Várias vezes, olho para uma figura imprecisa e fecho os olhos para defini-la. Mas ao fechar o olho, dou com a pessoa sorrindo para mim e piscando de volta. Vai que alguma mulher tenha namorado ou marido ciumento? Como explicar que eu estava tentando enxergar direito? Assim venho vivendo essas semanas. Olho os objetos, um existe, outro não. Coisa de Jorge Luis Borges. É e o não é. O ser e o não ser. Pensei que poderia ler O Ser e o Nada, de Sartre, tarefa acessível apenas a gente como Giannotti, Paulo Arantes, Zé Celso, Fausto Castilho. Estou vivendo entre o ser e o nada. Será que o compêndio (porque esse livro é um compêndio na acepção total da palavra) foi escrito porque Sartre era vesgo? Se fosse criança, eu estaria sofrendo bullying, chamado de caolho, vesgo, galo cego e outros epítetos.
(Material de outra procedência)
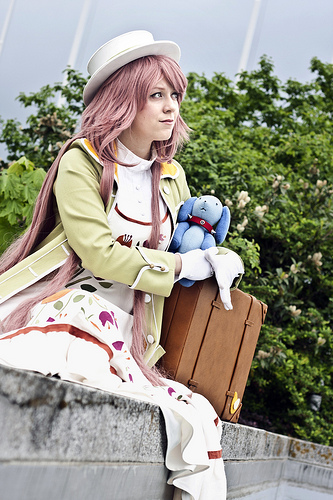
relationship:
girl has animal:
[21, 31, 265, 409] [170, 189, 230, 290]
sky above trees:
[2, 4, 330, 83] [6, 79, 330, 422]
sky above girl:
[2, 4, 330, 83] [21, 31, 265, 409]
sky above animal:
[2, 4, 330, 83] [170, 189, 230, 290]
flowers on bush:
[234, 189, 252, 212] [185, 55, 330, 443]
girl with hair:
[0, 31, 244, 499] [79, 57, 154, 164]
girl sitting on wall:
[0, 31, 244, 499] [4, 365, 331, 493]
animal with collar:
[170, 192, 230, 285] [185, 212, 216, 233]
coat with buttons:
[0, 141, 189, 367] [144, 334, 154, 343]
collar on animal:
[186, 213, 216, 236] [170, 192, 230, 285]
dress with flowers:
[2, 135, 226, 498] [98, 309, 120, 328]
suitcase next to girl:
[162, 278, 268, 418] [1, 53, 245, 383]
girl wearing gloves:
[0, 31, 244, 499] [174, 243, 246, 299]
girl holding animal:
[0, 31, 244, 499] [170, 189, 230, 290]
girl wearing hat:
[21, 31, 265, 409] [78, 25, 194, 86]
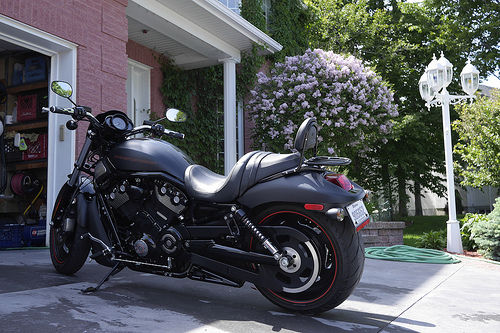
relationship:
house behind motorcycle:
[0, 0, 288, 255] [39, 80, 371, 313]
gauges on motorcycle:
[103, 112, 135, 132] [39, 80, 371, 313]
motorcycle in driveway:
[39, 80, 371, 313] [0, 242, 500, 331]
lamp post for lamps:
[435, 100, 472, 257] [415, 52, 478, 102]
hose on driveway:
[357, 235, 470, 279] [0, 242, 500, 331]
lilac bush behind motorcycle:
[248, 46, 403, 172] [18, 69, 383, 313]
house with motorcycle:
[0, 0, 404, 249] [39, 80, 371, 313]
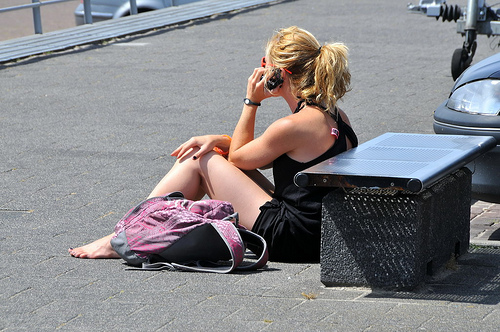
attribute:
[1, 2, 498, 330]
walkway — part , tile 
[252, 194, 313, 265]
shorts —  woman's black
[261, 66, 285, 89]
cell phone — cell  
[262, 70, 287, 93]
cell phone — cell  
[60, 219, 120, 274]
foot — woman's , bare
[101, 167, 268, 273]
backpack — black, pink 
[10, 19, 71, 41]
bench — concrete 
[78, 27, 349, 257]
woman — blonde 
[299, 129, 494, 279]
bench — against 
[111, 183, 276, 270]
backpack —  gray, pink 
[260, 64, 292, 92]
phone — black 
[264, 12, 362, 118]
hair — woman's blonde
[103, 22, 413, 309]
woman — blonde 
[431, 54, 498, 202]
car — blue , black 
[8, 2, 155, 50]
guard rail — gray metal guard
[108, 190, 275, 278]
backpack — purple 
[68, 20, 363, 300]
woman — behind 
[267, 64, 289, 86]
ear — woman's 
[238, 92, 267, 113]
wristwatch — woman's black 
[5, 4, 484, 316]
ground — concrete 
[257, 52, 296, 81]
sunglasses — orange 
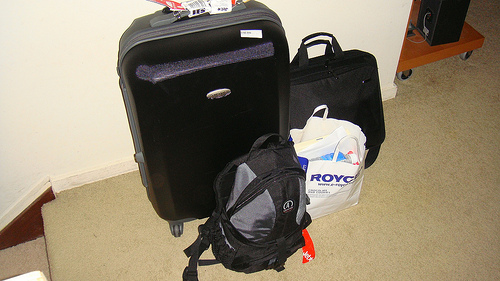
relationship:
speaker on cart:
[415, 1, 470, 47] [398, 22, 485, 79]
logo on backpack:
[282, 200, 295, 214] [183, 134, 312, 281]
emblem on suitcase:
[206, 88, 232, 100] [117, 1, 290, 237]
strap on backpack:
[250, 132, 285, 152] [183, 134, 312, 281]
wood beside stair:
[0, 187, 55, 249] [0, 236, 50, 281]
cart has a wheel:
[398, 22, 485, 79] [398, 69, 413, 81]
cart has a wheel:
[398, 22, 485, 79] [460, 50, 471, 60]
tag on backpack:
[300, 228, 315, 264] [183, 134, 312, 281]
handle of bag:
[291, 33, 342, 67] [289, 32, 385, 168]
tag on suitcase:
[181, 1, 210, 20] [117, 1, 290, 237]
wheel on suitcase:
[169, 220, 184, 239] [117, 1, 290, 237]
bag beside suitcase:
[289, 32, 385, 168] [117, 1, 290, 237]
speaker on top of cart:
[415, 1, 470, 47] [398, 22, 485, 79]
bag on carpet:
[292, 104, 370, 220] [305, 1, 499, 280]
De mão em mão fui entregue às mãos (já que vejo duplo, uso em duplicata também as palavras) de uma ortoptista. A vida é uma constante descoberta. Conheci centenas de ofícios, mas essa palavra me chegou rodeada por enigmas: ortoptista. Nélide Catach, uma senhora afável, paciente com um homem de minha idade, indisciplinado e cheio de truques, me examinava e pedia exercícios com os olhos, mas sem mover a cabeça. Eu não virava a cabeça, mas fechava um dos olhos. E ela, terna, dizia não, não queira me enganar. Eu devia seguir a bolinha (como dizemos nós leigos) do meu olho direito, mas ela se recusava a chegar onde a doutora queria. Paralisia de um músculo qualquer que se cansou de ver as besteiras, loucuras e a insensatez deste mundo.
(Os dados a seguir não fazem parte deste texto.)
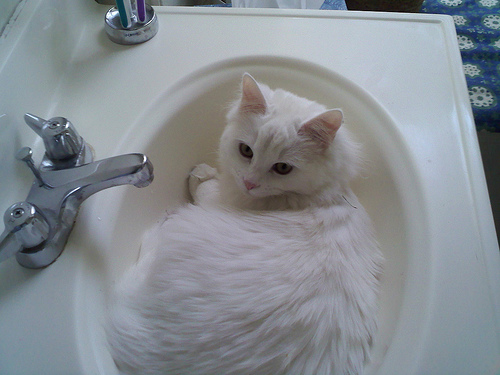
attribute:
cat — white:
[106, 66, 408, 375]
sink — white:
[9, 6, 497, 375]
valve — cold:
[15, 103, 86, 159]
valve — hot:
[1, 195, 59, 270]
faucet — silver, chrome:
[54, 148, 158, 202]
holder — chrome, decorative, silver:
[96, 4, 162, 46]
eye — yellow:
[236, 135, 300, 180]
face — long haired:
[209, 95, 325, 210]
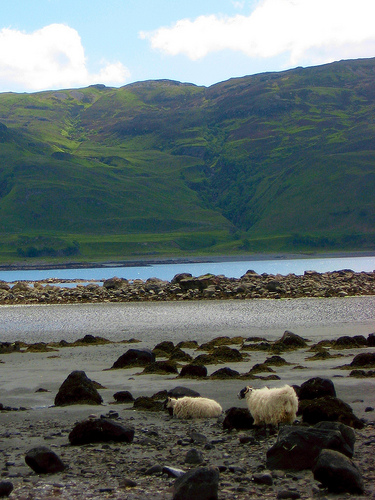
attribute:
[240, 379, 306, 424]
animal — white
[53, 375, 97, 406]
rock — dark, large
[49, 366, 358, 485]
rocks — large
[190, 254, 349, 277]
water — blue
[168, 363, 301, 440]
sheep — white, furry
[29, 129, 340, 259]
hills — green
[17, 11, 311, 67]
sky — blue, cloudy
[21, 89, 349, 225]
mountain — sun-lit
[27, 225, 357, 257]
trees — green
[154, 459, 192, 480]
bottle — black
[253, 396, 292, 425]
wool — white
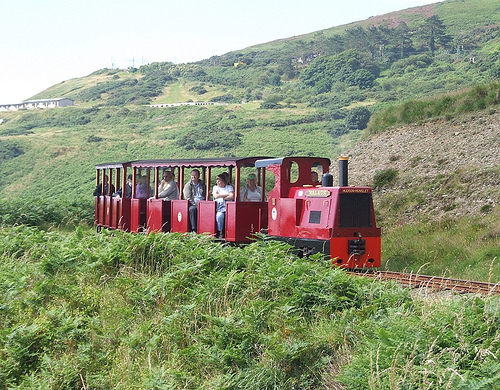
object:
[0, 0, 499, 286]
hillside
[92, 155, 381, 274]
train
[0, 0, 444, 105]
sky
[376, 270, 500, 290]
tracks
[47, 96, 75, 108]
houses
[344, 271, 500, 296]
tracks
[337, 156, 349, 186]
black funnel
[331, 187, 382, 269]
front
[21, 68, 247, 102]
hill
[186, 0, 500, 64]
hill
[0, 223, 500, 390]
grass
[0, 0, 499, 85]
distance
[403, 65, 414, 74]
trees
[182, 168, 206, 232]
man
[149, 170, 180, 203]
man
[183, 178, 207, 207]
jacket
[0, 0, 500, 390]
land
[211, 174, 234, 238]
passenger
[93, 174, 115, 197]
passenger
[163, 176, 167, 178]
shades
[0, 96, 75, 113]
building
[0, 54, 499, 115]
countryside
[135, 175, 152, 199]
person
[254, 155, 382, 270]
engine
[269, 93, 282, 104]
tree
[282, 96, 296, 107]
tree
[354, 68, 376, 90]
tree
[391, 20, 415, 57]
tree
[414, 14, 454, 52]
tree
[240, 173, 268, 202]
people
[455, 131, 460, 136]
rocks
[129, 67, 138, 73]
trees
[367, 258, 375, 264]
holes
Está tudo nesse pé. Domar minha impaciência, ansiedade, neurastenia e exercitar. Tornar-me zen (esta é antiga). Talvez possa escrever um livro de autoajuda. Perdoem-me os amigos, se eu não reconhecê-los. A essa altura, aceno para todo mundo, cordial. Penso em usar uma venda sobre o olho, como Nicholas Ray, o diretor de filmes como Juventude Transviada. Ou como John Ford. Ou como alguns vilões dos filmes do 007. De qualquer forma, quando comentei com Getúlio que envelhecer tem suas chatices, ele respondeu categórico: "É, mas a outra alternativa é bem pior".